Add a separate rms_norm_f32_vec4 kernel using float4 (128-bit) vectorized
memory loads/stores. Host-side dispatch routes to the vec4 kernel when
ncols is divisible by 4 and strides are aligned; otherwise falls back to
the original rms_norm_f32 kernel which is completely untouched.
A separate kernel is used instead of a runtime branch inside the existing
kernel to avoid register pressure and instruction cache pollution that
would degrade the scalar path (~22% measured regression with runtime if).
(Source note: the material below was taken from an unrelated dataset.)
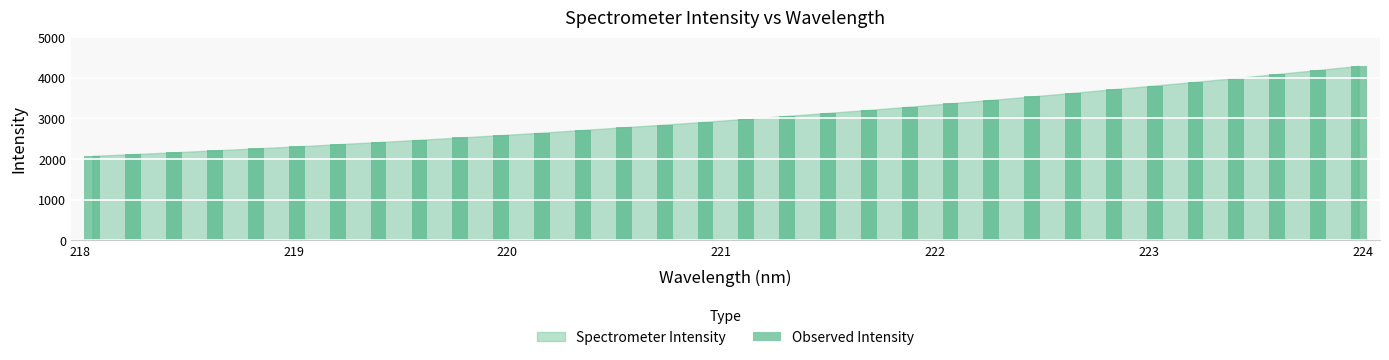

What is the greatest value displayed?

4296.1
Performance (A100, nrows=512, test-backend-ops perf, 5-run avg):
[512,512]: 427 -> 624 GB/s (+46%)
[768,512]: 626 -> 850 GB/s (+36%)
[1024,512]: 495 -> 645 GB/s (+30%)
[2048,512]: 911 -> 1171 GB/s (+28%)
[3072,512]: 1220 -> 1490 GB/s (+22%)
[5120,512]: 1668 -> 1815 GB/s (+9%)
Scalar fallback (4097,512): 1476 -> 1471 GB/s (no regression)
Correctness: RMS_NORM 17/17, RMS_NORM_MUL_ADD 30/30,
ADD_RMS_NORM 25/25, RMS_NORM_MUL_ROPE 72/72 passed.